◆ Verilen Metin:
++++++++

17 Nisan 2007 Salı

Ankara'ya bir dönüş daha..

Büyüdükçe ailemize, özellikle de annemize daha mı düşkün oluyoruz ne. Bu kadın olmakla ilgili bir duygu mu, hani bütün kadınlar bir gün mutlaka annesine benzer misali; Küçükken, ilk gençlikte anneyle yaşanan zıtlaşmaların ardından 30 ların başında aslında birbirinizi çok da iyi anladığınızı keşfetmek hani. Yoksa, artık kendi kurduğumuz ailemizin başında olduğumuzdan, kendi evimizi idare ettiğimizden ve şımarıklık hakkımızın çok çok kısıtlı olduğu bir döneme çoktan girmiş olduğumuzdan mı bu düşkünlük? Ben tüm şımarıklığımı yaptım geçen hafta, hatta fazla fazla yaptım ki dönünce stoktan kullanabileyim diye.

++++++++

◆ İşlenecek Veriler:
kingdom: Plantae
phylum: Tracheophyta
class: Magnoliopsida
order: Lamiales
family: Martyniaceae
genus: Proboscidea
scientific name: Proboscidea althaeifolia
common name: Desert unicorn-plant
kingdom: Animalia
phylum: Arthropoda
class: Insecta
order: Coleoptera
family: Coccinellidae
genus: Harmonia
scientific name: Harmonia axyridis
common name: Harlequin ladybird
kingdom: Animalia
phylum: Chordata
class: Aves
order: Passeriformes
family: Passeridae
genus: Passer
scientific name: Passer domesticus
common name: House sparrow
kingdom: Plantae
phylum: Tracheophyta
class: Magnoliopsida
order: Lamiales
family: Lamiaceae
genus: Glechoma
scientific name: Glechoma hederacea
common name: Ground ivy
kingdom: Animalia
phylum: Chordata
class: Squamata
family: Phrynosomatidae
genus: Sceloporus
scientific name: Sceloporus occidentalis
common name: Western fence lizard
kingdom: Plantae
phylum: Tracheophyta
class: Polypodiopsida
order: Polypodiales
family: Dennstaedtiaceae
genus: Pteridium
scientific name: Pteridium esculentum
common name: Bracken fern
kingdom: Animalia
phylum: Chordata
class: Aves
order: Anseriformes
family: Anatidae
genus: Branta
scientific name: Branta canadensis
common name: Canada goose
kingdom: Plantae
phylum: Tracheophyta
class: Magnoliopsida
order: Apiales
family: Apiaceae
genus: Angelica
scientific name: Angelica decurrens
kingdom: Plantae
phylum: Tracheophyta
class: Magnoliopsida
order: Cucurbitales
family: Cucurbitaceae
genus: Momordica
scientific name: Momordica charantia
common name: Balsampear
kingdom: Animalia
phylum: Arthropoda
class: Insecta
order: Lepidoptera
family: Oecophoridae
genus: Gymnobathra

++++++++

◆ Görevler:
A. Verilen metnin başında hangi tarih yazıyor?
B. Kayıtlarda "common name: Balsampear" geçen satırdan başlayıp kayıtların sonuna kadar giden satırları, iki uç da dahil olmak üzere, harfi harfine tekrar yazın.
Kayıtların metinle hiçbir ilgisi yok.

◆ Görev Sonuçları:
A. 17 Nisan 2007 Salı

B.
common name: Balsampear
kingdom: Animalia
phylum: Arthropoda
class: Insecta
order: Lepidoptera
family: Oecophoridae
genus: Gymnobathra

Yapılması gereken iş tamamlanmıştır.